Hoe heeft het zover kunnen komen in Nederland? Dat is te danken aan een manier van denken die in de jaren zestig en zeventig dominant werd, waarbij de ‘ burgerlijke maatschappij’ niet meer als de norm gold, en daders als een soort slachtoffers werden gezien. Dat soort denken is diep in de rechterlijke macht doorgedrongen. Bij een veroordeling gaat het er niet om dat de echte slachtoffers van daders genoegdoening krijgen, maar dat de daders zo ‘menselijk’ mogelijk worden behandeld. Het hele idee van straf is veranderd in het idee van heropvoeding. Het gaat erom of de dader er iets aan zal hebben.
In de psychiatrie is er van een vergelijkbare ontwikkeling sprake. In het Westen kwam de anti-psychiatrie op.
Daarbij is er geen sprake van ziektebeelden, maar van een aanpassingsprobleem van de maatschappij ten aanzien van psychiatrisch gedrag.
In Nederland explodeerde deze ontwikkeling, toevalligerwijze precies in deze kliniek in Den Dolder. Het heette toen nog idyllisch Dennendal. Daar werd uitgevonden dat de maatschappij een probleem had, en gekte de nieuwe norm. Het leidde uiteindelijk tot de ontruiming van Dennendal.
In die extreme vorm is de anti-psychiatrie niet meer blijven bestaan. Medicijngebruik is onder andere, na groot succes, weer prominenter geworden. Het bestaan van psychische ziekten wordt weer onderkend. Maar we zijn daar nog steeds te voorzichtig in.

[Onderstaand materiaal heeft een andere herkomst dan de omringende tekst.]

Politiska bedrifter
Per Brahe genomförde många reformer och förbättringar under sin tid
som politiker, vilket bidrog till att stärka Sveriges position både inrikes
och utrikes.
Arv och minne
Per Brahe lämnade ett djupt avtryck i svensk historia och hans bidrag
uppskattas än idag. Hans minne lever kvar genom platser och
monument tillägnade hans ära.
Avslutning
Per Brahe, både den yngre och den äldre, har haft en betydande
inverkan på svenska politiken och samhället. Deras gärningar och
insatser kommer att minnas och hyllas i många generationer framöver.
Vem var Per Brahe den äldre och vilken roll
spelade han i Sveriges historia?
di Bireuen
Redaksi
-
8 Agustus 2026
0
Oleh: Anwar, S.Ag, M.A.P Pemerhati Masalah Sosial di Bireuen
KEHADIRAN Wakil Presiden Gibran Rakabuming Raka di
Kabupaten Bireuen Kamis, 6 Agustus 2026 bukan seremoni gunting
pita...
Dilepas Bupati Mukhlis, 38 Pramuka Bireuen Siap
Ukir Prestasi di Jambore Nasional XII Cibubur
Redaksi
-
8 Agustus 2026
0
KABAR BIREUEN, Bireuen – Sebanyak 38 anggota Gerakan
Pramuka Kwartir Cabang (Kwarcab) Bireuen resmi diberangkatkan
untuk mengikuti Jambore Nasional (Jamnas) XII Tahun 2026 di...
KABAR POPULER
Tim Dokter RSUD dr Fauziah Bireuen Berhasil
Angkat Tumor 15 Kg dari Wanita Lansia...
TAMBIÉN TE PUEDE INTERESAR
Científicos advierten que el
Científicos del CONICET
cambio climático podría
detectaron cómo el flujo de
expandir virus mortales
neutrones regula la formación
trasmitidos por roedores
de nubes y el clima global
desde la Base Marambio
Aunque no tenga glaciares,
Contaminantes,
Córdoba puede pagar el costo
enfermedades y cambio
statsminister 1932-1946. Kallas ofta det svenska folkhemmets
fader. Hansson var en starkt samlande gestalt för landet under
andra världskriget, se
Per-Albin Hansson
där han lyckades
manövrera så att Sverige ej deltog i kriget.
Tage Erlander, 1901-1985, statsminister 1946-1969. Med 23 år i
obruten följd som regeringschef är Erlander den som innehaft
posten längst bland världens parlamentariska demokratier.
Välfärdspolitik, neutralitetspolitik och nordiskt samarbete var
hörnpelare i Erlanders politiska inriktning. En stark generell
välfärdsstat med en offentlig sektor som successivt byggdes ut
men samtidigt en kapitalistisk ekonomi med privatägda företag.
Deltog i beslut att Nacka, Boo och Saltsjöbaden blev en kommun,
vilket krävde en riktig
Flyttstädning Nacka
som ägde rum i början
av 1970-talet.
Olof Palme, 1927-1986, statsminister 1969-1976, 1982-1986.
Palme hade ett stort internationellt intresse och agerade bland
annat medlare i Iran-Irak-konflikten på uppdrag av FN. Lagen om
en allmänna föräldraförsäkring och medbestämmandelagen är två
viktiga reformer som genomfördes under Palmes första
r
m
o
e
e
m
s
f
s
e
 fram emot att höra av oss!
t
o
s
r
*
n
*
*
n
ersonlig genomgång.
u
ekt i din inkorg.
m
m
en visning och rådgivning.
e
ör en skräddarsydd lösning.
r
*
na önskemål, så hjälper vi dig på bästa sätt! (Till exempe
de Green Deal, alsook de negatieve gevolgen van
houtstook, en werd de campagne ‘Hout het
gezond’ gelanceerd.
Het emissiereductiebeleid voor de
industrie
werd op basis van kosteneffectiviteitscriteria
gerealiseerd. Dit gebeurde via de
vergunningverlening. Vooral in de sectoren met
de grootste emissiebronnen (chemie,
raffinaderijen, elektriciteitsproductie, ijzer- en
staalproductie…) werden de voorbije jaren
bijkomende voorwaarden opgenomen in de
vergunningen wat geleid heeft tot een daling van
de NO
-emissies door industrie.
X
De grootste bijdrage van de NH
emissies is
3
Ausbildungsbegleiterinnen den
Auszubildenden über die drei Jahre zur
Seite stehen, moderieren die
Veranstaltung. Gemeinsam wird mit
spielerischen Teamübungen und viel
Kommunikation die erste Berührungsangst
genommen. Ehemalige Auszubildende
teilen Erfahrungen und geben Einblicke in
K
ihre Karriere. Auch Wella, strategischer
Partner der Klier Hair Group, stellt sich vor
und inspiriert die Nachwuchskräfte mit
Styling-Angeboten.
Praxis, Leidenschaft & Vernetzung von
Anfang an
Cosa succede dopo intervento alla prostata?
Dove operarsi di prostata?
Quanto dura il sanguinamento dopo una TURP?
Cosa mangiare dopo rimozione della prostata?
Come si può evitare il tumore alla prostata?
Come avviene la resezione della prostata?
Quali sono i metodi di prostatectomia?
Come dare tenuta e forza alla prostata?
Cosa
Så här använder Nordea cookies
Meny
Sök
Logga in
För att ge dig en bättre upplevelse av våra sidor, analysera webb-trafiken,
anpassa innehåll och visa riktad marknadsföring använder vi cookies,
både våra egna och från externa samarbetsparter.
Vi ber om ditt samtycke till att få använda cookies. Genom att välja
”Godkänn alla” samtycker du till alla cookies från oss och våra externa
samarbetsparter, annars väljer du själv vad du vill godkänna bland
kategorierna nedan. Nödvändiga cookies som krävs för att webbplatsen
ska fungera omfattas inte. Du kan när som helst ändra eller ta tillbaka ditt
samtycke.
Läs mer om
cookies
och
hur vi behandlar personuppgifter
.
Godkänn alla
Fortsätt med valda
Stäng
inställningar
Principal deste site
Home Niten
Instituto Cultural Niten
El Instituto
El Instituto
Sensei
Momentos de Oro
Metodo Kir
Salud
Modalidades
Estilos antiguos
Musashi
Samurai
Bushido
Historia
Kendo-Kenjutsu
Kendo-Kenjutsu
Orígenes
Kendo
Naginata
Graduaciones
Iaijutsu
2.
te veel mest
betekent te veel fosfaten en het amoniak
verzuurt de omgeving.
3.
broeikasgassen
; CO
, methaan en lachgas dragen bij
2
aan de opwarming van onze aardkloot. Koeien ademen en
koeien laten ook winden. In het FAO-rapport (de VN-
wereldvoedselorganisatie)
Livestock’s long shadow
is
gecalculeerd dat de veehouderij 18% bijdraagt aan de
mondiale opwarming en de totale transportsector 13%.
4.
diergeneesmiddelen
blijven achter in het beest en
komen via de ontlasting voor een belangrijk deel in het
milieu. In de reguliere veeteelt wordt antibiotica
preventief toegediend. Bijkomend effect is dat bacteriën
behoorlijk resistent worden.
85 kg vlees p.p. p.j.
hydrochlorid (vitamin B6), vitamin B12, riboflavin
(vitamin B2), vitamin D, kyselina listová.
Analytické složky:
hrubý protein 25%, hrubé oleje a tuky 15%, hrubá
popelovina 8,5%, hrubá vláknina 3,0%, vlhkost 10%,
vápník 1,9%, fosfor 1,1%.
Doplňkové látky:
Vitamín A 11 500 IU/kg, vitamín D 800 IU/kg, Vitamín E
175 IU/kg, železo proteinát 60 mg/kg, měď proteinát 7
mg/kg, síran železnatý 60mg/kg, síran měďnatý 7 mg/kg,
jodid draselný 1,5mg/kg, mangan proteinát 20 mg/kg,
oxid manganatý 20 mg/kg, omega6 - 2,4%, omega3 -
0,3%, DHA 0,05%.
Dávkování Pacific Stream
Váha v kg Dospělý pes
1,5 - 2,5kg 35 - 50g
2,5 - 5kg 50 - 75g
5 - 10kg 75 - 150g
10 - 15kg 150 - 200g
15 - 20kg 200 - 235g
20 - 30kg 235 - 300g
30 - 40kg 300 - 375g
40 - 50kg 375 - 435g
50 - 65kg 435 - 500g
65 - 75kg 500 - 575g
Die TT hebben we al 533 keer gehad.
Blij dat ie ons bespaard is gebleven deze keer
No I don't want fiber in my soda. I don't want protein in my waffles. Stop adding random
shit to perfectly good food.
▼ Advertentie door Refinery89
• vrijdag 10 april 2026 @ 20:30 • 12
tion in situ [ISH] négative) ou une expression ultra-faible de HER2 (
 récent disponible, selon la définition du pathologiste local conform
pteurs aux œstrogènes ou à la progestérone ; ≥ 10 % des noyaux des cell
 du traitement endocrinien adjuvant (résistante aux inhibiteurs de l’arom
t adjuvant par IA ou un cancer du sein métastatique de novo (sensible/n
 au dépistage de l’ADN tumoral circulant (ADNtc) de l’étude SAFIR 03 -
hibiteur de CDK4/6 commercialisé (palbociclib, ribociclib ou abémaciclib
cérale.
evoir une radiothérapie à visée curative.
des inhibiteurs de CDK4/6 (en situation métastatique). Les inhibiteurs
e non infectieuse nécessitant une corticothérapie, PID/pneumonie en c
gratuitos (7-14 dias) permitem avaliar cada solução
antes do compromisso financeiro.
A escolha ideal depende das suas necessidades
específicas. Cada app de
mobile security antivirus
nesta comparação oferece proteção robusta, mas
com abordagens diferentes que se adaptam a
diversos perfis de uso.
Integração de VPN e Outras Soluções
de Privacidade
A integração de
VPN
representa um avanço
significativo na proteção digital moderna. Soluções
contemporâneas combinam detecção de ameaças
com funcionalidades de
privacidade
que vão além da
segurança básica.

In het geval van Michael P. had bijvoorbeeld chemische castratie ervoor kunnen zorgen dat Anne Faber nog leefde. Maar verplichte chemische castratie is ook in het geval van zulke zwaar gestoorde zedendelinquenten als Michael P. niet mogelijk. Vanuit steeds weer diezelfde gedachte: De dader is ook een soort slachtoffer.
Om terug te komen op de vraag van de oom van Anne hoe dit had kunnen gebeuren, ligt het antwoord diep verstopt in de jaren zestig en zeventig. In het relativeren van psychiatrische aandoeningen. In het omdraaien van de dader-slachtoffer rol bij de rechtelijke macht.
Nee, we zijn misschien niet meer zo gek als toen. Maar er is nog een enorme inhaalslag te gaan.